A few thoughts. Maybe tangential.
One thing that is commonly glossed over in discussions about the nature of scientific certainty is the role that uncertainty plays. Uncertainty is everywhere. Typically, study designs seek to minimize the effects of likely sources of uncertainty and then statistical analysis is used post-data collection to gauge the extent of residual uncertainty and compensate for it.
This introduces at least two sets of problems. With respect to study design, investigators can only design to mitigate known sources of uncertainty and bias. There is no shortage of examples of clinical studies which seemed well designed, but ultimately failed because bias wasn't accounted for in the design of the study (at least my professors never seemed to run out of them) resulting in crippling levels of uncertainty. Obviously, if attempts to replicate flawed research themselves contain the same flaws, the newer results can either agree or disagree with the original results and still not accurately describe reality.
The second set of problems comes from the nature of statistical significance. Long story short, research generates data which is then analyzed using appropriate (hopefully) statistical methods. Each method has its own set of assumptions about the nature of the underlying data. Also, methods differ with respect to how accurate the results they generate are when their underlying assumptions are violated.

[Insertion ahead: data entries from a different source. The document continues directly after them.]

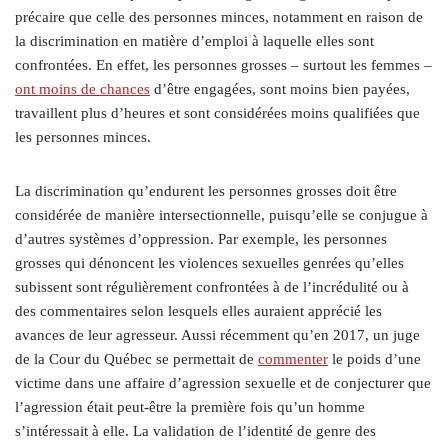
précaire que celle des personnes minces, notamment en raison de
la discrimination en matière d’emploi à laquelle elles sont
confrontées. En effet, les personnes grosses – surtout les femmes –
ont moins de chances
d’être engagées, sont moins bien payées,
travaillent plus d’heures et sont considérées moins qualifiées que
les personnes minces.
La discrimination qu’endurent les personnes grosses doit être
considérée de manière intersectionnelle, puisqu’elle se conjugue à
d’autres systèmes d’oppression. Par exemple, les personnes
grosses qui dénoncent les violences sexuelles genrées qu’elles
subissent sont régulièrement confrontées à de l’incrédulité ou à
des commentaires selon lesquels elles auraient apprécié les
avances de leur agresseur. Aussi récemment qu’en 2017, un juge
de la Cour du Québec se permettait de
commenter
le poids d’une
victime dans une affaire d’agression sexuelle et de conjecturer que
l’agression était peut-être la première fois qu’un homme
s’intéressait à elle. La validation de l’identité de genre des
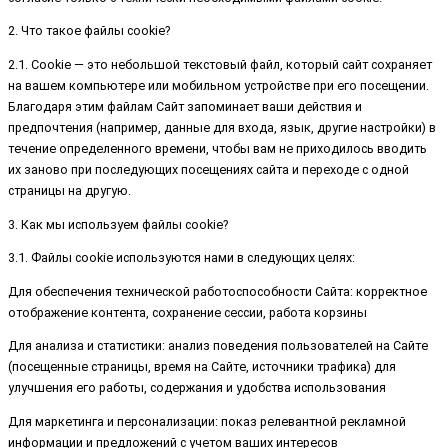
2. Что такое файлы cookie?
2.1. Cookie — это небольшой текстовый файл, который сайт сохраняет
на вашем компьютере или мобильном устройстве при его посещении.
Благодаря этим файлам Сайт запоминает ваши действия и
предпочтения (например, данные для входа, язык, другие настройки) в
течение определенного времени, чтобы вам не приходилось вводить
их заново при последующих посещениях сайта и переходе с одной
страницы на другую.
3. Как мы используем файлы cookie?
3.1. Файлы cookie используются нами в следующих целях:
Для обеспечения технической работоспособности Сайта: корректное
отображение контента, сохранение сессии, работа корзины
Для анализа и статистики: анализ поведения пользователей на Сайте
(посещенные страницы, время на Сайте, источники трафика) для
улучшения его работы, содержания и удобства использования
Для маркетинга и персонализации: показ релевантной рекламной
информации и предложений с учетом ваших интересов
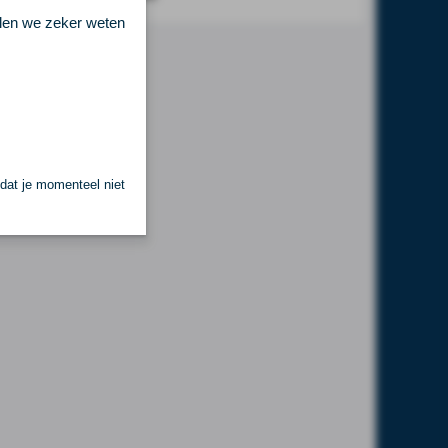
llen we zeker weten
 dat je momenteel niet
.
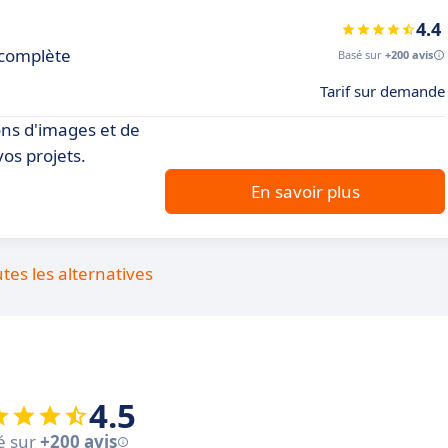
4.4
 complète
Basé sur
+200 avis
Tarif sur demande
ons d'images et de
vos projets.
En savoir plus
utes les alternatives
4.5
é sur
+200 avis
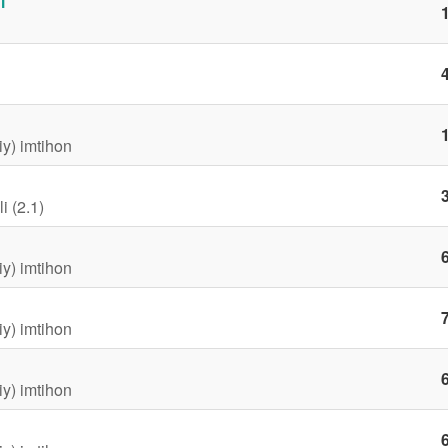
i
1
4
1
iy) imtihon
3
i (2.1)
6
iy) imtihon
7
iy) imtihon
6
iy) imtihon
6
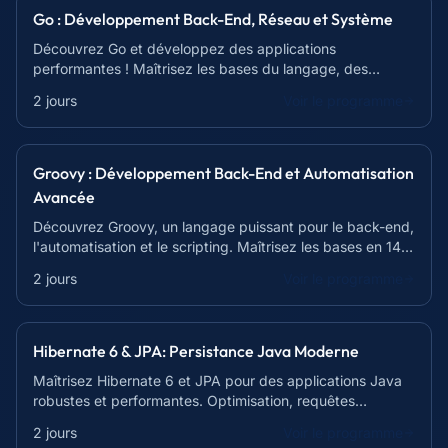
Go : Développement Back-End, Réseau et Système
Découvrez Go et développez des applications
performantes ! Maîtrisez les bases du langage, des
goroutines aux channels, en 14 heures.
2 jours
Voir le programme
Groovy : Développement Back-End et Automatisation
Avancée
Découvrez Groovy, un langage puissant pour le back-end,
l'automatisation et le scripting. Maîtrisez les bases en 14h
et boostez vos compétences !
2 jours
Voir le programme
Hibernate 6 & JPA: Persistance Java Moderne
Maîtrisez Hibernate 6 et JPA pour des applications Java
robustes et performantes. Optimisation, requêtes
avancées et meilleures pratiques.
2 jours
Voir le programme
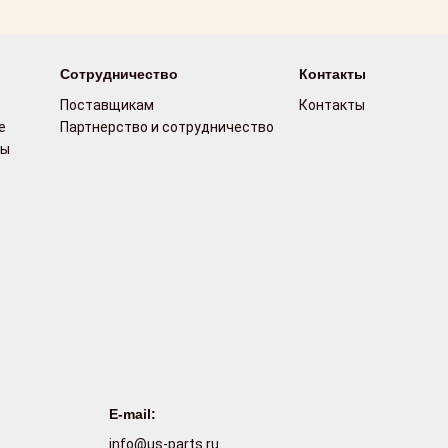
Сотрудничество
Контакты
Поставщикам
Контакты
е
Партнерство и сотрудничество
сы
E-mail:
info@us-parts.ru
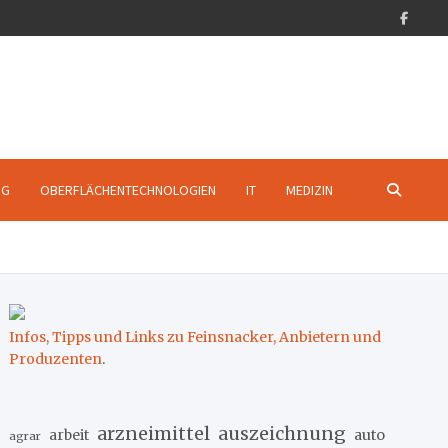
NG
OBERFLÄCHENTECHNOLOGIEN
IT
MEDIZIN
Infos, Tipps und Links zu Feinsnacker, Anbietern und
Produzenten
.
arzneimittel
auszeichnung
arbeit
auto
agrar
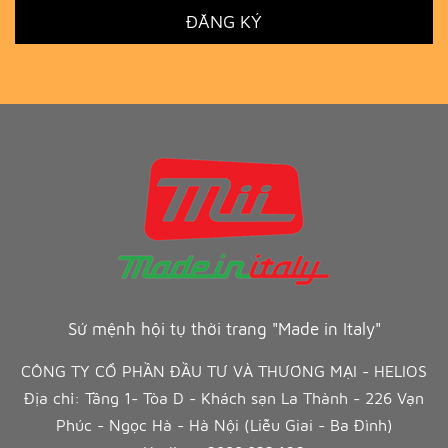
ĐĂNG KÝ
Sứ mệnh hội tụ thời trang "Made in Italy"
CÔNG TY CỔ PHẦN ĐẦU TƯ VÀ THƯƠNG MẠI - HELIOS
Địa chỉ: Tầng 1- Tòa D - Khách sạn La Thành - 226 Vạn
Phúc - Ngọc Hà - Hà Nội (Liễu Giai - Ba Đình)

The basic strategy is this: gather data, look at it, determine appropriate statistical test, use test to generate appropriate test statistic (basically a number generated from the data via a test-specific method), compare this test statistic to what you'd expect it to be if your assumptions about the nature of the data are correct. If your test statistic is outside the range it should fall into 95% of the time, you say "Our results are significant (ie outside the 95% range) and they are ___________"
95% is arbitrary. Each time one of these tests is done, it's like someone is flipping a lopsided coin where 95% of the time heads comes up. Assuming the correct test is performed for each set of data, one should expect statistical significance to be erroneously found at most approximately 50 times for every 1000 significant results. I say at most, because many papers report a greater than 95% confidence level, say >99% or >99.9%. Even so, the sheer number of published results ensures that there will be many that find effects that aren't true.
The waters are further muddied by the fact that it is really easy to manipulate results using statistics. Your first analysis doesn't give you significant results? Try reformulating the age ranges in your analysis. Try limiting your analysis to a subset of your subjects. Repeat your analysis enough times and you're likely to stumble onto statistically significant results by sheer chance, never mind that they'll be illusory.
Further problems come from the fact that most consumers of scientific literature don't get beyond the press release or the abstract because they either don't have the time, don't want to pay to get past the pay wall or they lack the expertise to understand the paper.
None of this is to say that metaphysical alternatives are more compelling, or provide a more evidence-based foundation for understanding the world. However, I agree with roach that in certain types of discussions, the level of certainty generated by science is often given a level of reverence that is wholly unjustifiable in light of the amount of uncertainty inherent in actual research.